→ THE PROBLEM
Copy out each line of the material below that contains the word "clone". Case counts.

→ PROVIDED DATA
======

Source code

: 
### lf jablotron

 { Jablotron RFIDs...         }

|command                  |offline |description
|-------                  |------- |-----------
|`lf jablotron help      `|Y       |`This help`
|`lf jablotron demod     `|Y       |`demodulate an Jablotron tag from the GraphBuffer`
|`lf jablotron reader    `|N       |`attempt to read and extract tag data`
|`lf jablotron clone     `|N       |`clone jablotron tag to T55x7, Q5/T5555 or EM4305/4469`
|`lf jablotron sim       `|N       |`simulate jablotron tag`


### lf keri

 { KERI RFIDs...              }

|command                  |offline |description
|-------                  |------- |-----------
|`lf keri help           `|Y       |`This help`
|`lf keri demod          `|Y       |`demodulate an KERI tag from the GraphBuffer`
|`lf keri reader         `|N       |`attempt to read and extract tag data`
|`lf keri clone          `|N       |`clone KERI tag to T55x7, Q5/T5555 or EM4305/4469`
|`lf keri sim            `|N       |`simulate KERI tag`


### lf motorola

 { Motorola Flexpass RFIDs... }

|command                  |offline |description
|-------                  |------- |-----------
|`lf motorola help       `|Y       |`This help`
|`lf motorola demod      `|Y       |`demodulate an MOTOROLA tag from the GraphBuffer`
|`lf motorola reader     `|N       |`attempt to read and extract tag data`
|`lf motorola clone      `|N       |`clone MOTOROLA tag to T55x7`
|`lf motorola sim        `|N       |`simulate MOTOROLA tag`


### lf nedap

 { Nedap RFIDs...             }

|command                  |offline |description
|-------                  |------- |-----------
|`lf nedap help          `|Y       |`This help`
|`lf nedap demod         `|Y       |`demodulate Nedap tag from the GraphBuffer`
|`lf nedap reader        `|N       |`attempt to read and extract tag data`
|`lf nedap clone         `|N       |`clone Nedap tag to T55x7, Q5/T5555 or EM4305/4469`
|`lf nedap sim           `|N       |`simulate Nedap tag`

======

→ OUTPUT BELOW
|`lf jablotron clone     `|N       |`clone jablotron tag to T55x7, Q5/T5555 or EM4305/4469`
|`lf keri clone          `|N       |`clone KERI tag to T55x7, Q5/T5555 or EM4305/4469`
|`lf motorola clone      `|N       |`clone MOTOROLA tag to T55x7`
|`lf nedap clone         `|N       |`clone Nedap tag to T55x7, Q5/T5555 or EM4305/4469`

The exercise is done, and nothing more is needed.